Video clips rarely unfold in perfect X’s and O’s fashion, but you can see they have their D ready to step up at the blue line, knowing there’s a Habs forward coming back to help if any pinch attempt goes wrong.

They’ve combined that sticky rush defence with elite goaltending, meaning that even when teams have earned offensive zone time against them, Carey Price and crew have been able to keep the puck out of their net. From there it’s just been a question of scoring enough goals, which brings us back to that transition play (which is often made easier by the way they defend their own blue line).

The Habs have been wildly opportunistic in the post-season, and I think part of their ability to play that way has come from the underdog mindset. When nothing is happening for favourites those teams can start to get desperate and force plays, but when you’re not “supposed” to win, close games are less something to fear and more something to revel in. It’s allowed Montreal to wait for their spots and then go.

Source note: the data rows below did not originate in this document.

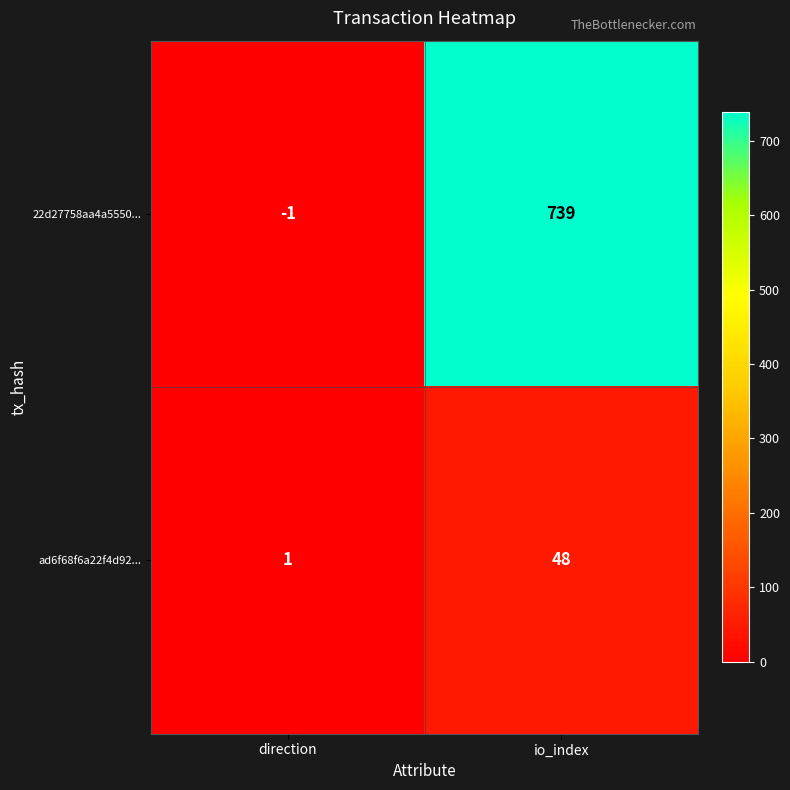

Reading left to right, list all the values displayed in this chart.

22d27758aa4a5550...: direction=-1	io_index=739
ad6f68f6a22f4d92...: direction=1	io_index=48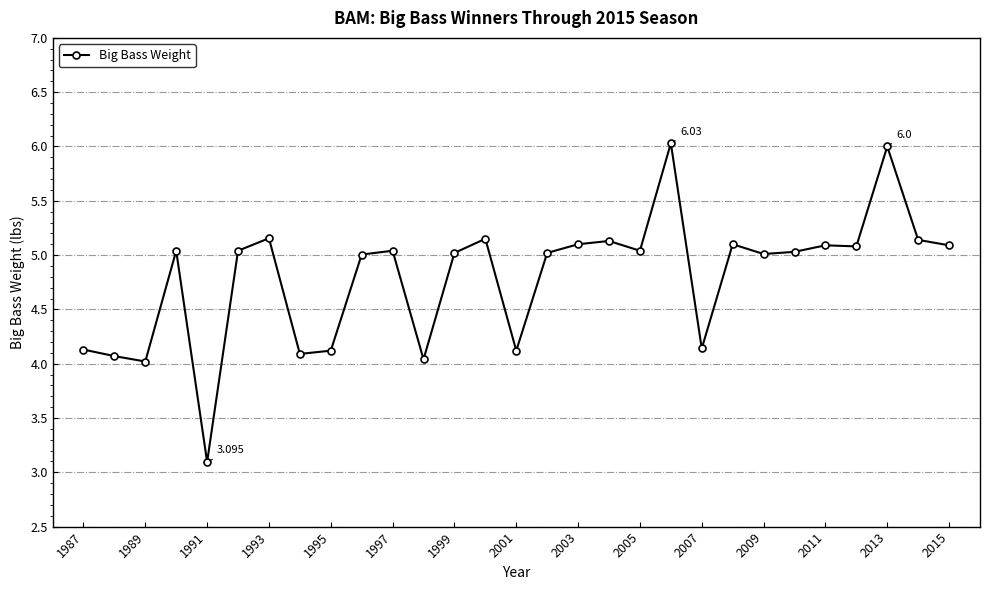

True or false: there are more than 0 points higher than both neighbors.

True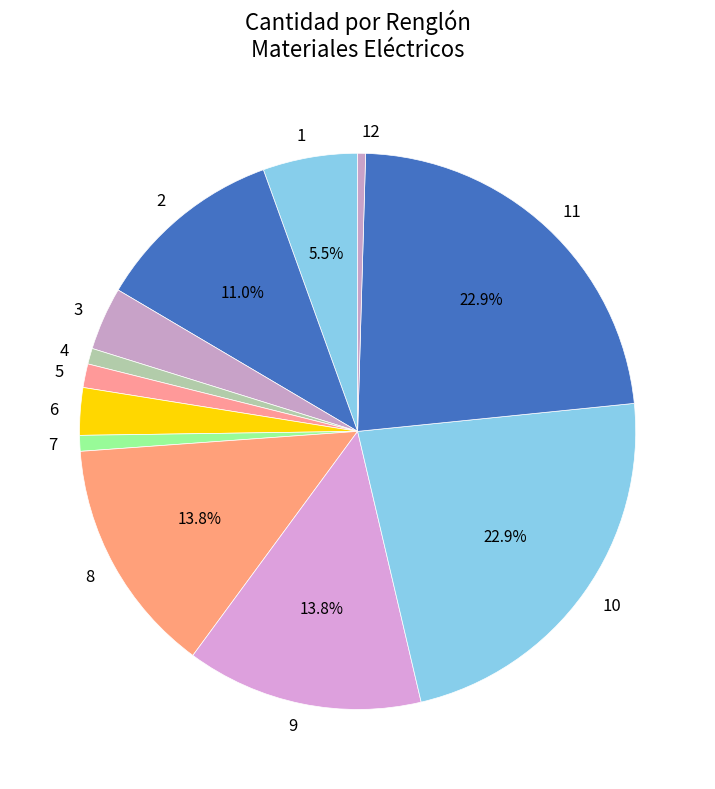

What percentage is the 11 slice, to the nearest percent?

23%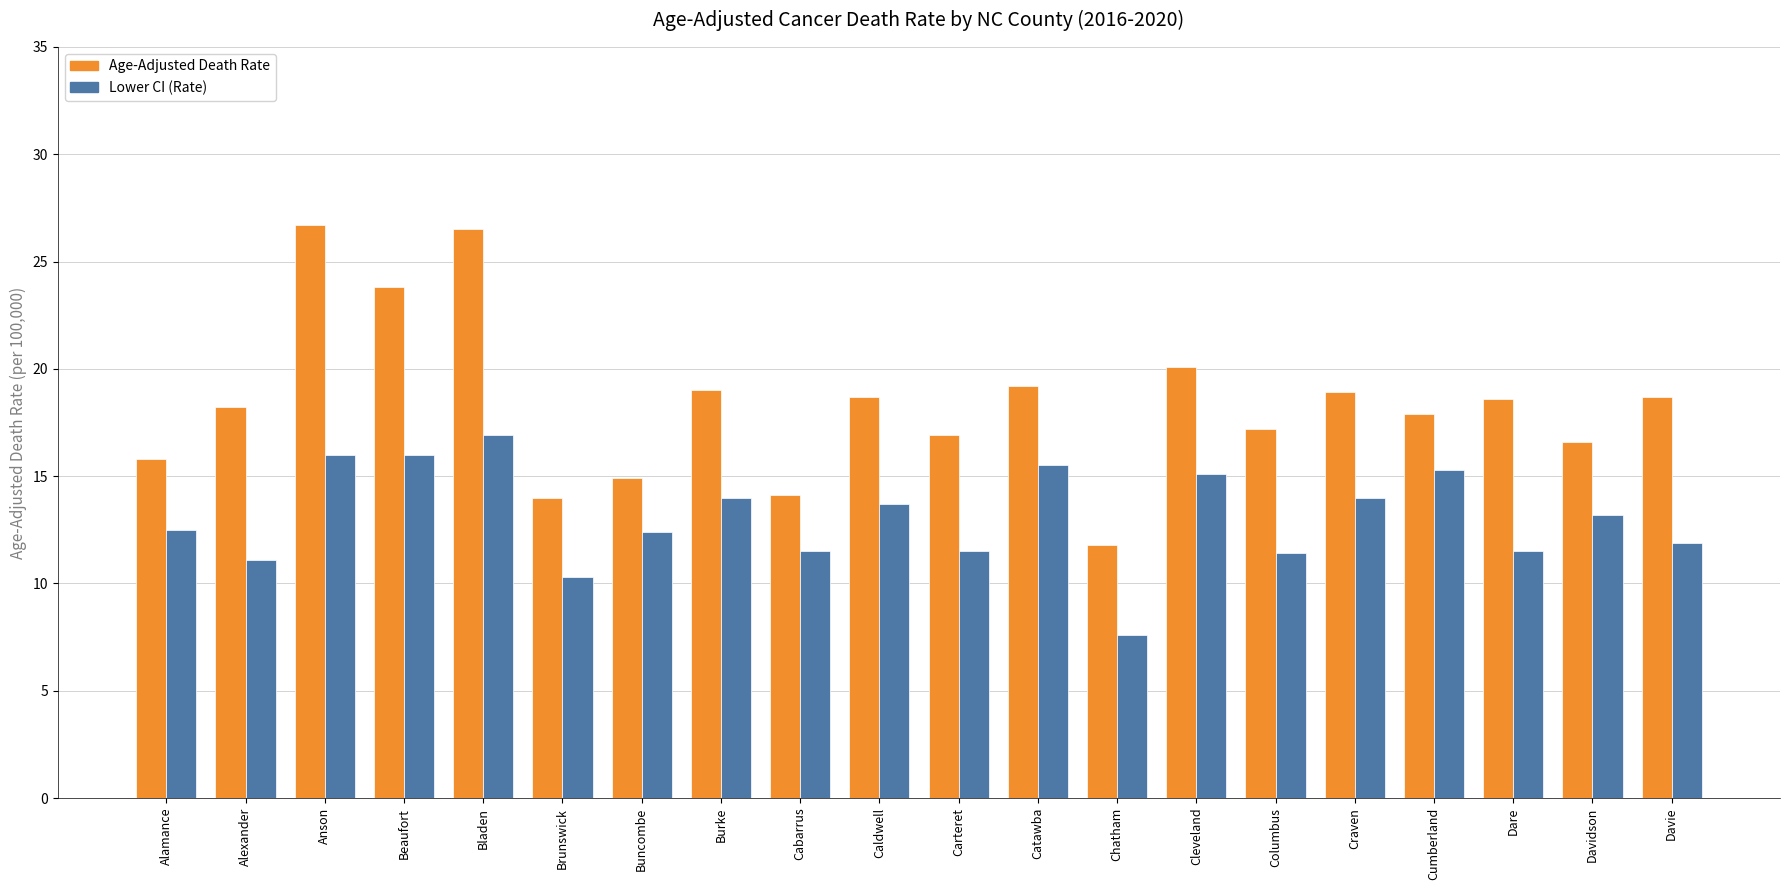

At Bladen, list the series in order from largest to smallest.

Age-Adjusted Death Rate, Lower CI (Rate)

To get a sense for how much of their offence has been driven by transition play, just look at the 15 goals they scored against Vegas last series. Mike Kelly of SportLogiq and the NHL Network broke it down in an article for Sportsnet with this graphic:

A whopping 13 of Montreal’s 15 goals against Vegas came less than 10 seconds after they crossed the opposition’s blue line. It’s been working great.

So far.

The problem here is that Tampa Bay is also excellent at defending their own blue line and less excellent (still not bad, but less excellent) once the opposition gets set up with sustained O-zone time in their end … which is basically the opposite of what’s worked for Montreal so far. As I mentioned earlier, “O-zone time” isn’t really a thing the Canadiens have been getting in the playoffs.

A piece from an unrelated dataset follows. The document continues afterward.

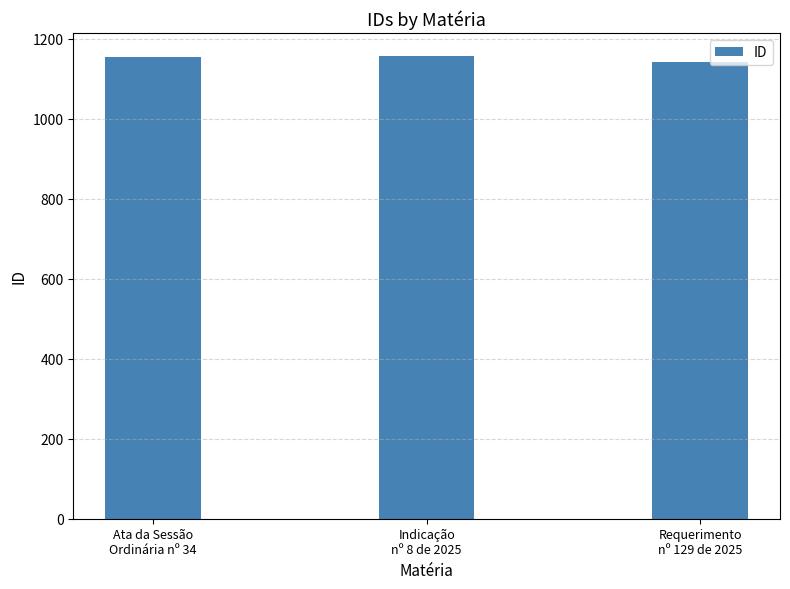

What is the smallest value displayed?

1141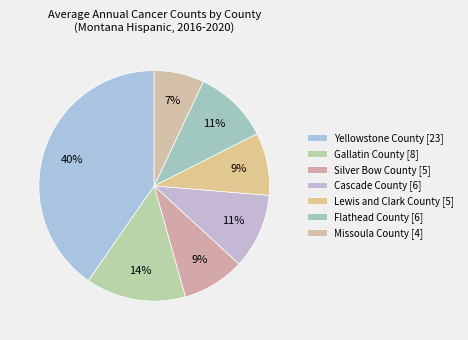

What is the largest slice in the pie chart?

Yellowstone County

What’s different about Tampa’s rush defence is two-fold. One is that their defencemen are big and mobile, which helps, but the important part is that they get consistent back pressure from almost every one of their forwards. Like, we know Mark Stone generally does it exceedingly well for Vegas, but they had a few other players (like Tomas Nosek, who I wrote about here), who didn’t come back with the same ferocity.

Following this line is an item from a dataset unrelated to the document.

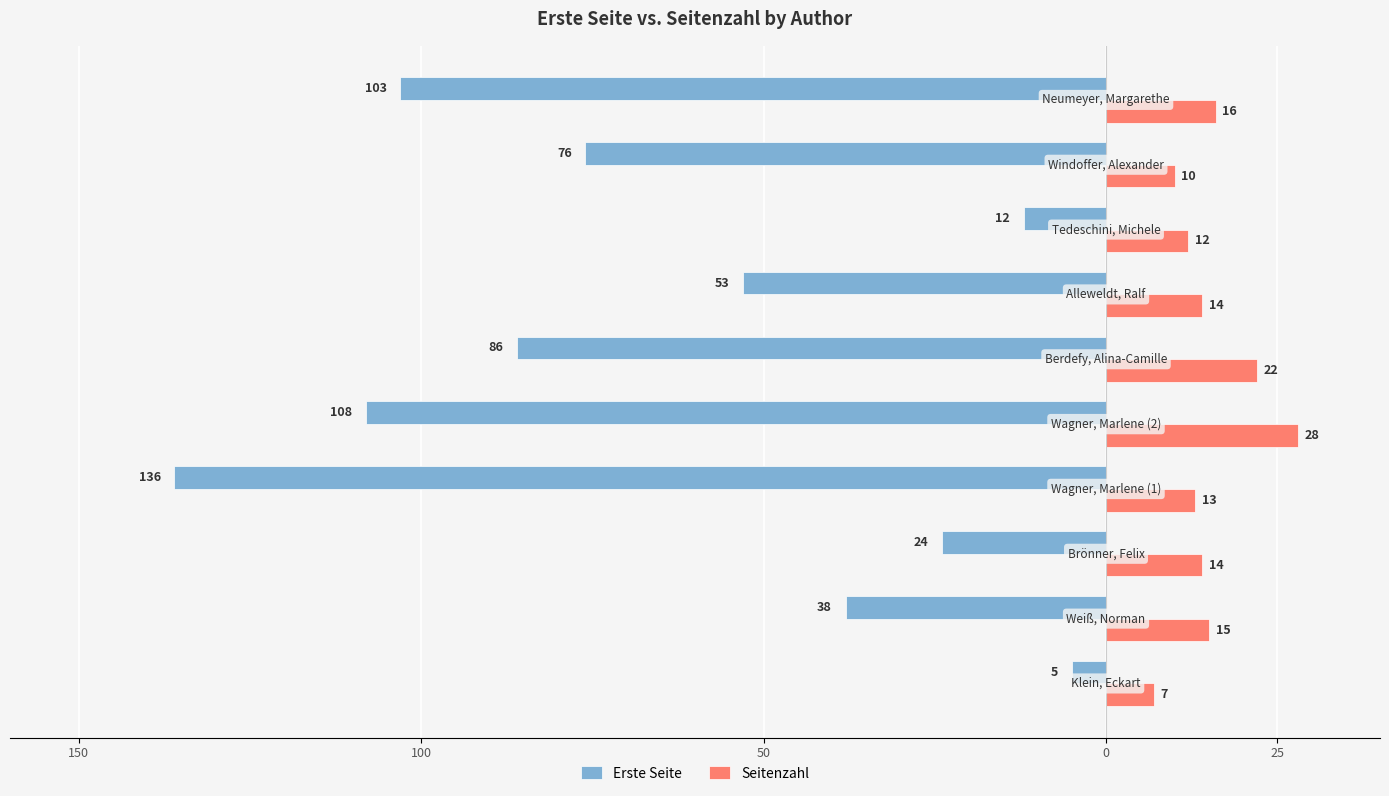

Which series has the largest range (max minus min)?

Erste Seite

Brayden Point, Ondrej Palat, Alex Killorn (out for Game 2), Yanni Gourde, Anthony Cirelli, Tyler Johnson, Barclay Goodrow, Blake Coleman — honestly it’s hard to find a forward who doesn’t make a concerted effort going both ways for the Lightning.

In Game 1 Montreal wanted to continue to threaten off the rush as they have so far in the playoffs, which bit them.

On the first goal, it’s Point coming back with pressure to break up the rush and launch Tampa Bay’s counter.

On the second goal, Gourde’s back pressure helps create the blue line squeeze that leads to a forced play, and kickstarts the Lightning going the other way.

And on the third goal, the direction of Kucherov and Palat (back towards their own net) affords Mikhail Sergachev the freedom to step up and break up a rush before it can get a breath of life.

So what you’ve got here is two teams that defend the transition well, only the Lightning sneakily play more of a chip-and-chase style on offence than you’d think, which gives them an advantage in this department. They look to make stretch passes in transition as well, but when it’s not there, they’ll put it in the zone and get after it. Thus far, Montreal hasn’t had to do that.

Are they comfortable doing that? Are they willing to get away from what’s been working for them so far in this post-season?

This is one of those things that’s so great about the Stanley Cup Playoffs, and why it gets labelled the hardest trophy to win. You almost always run into some team that asks you to play a style that isn’t your preferred one, meaning you have to be able to excel in a variety of ways.

This hasn’t been a strength of the Habs’ so far. That doesn’t mean it can’t be, it just has to be an adjustment early in this series before it gets away from them. Frankly, it’s one of the easiest adjustments to make, because you’re asking your guys to make simple plays and work hard (which, granted, is easier in Round 1 than Round 4).

If Montreal intends to just sit back and clog things up and wait for their chances against the Tampa Bay Lightning, they may never come, or at least not frequently enough. Being opportunistic is good, but it can’t be the game plan heading into Game 2 tonight.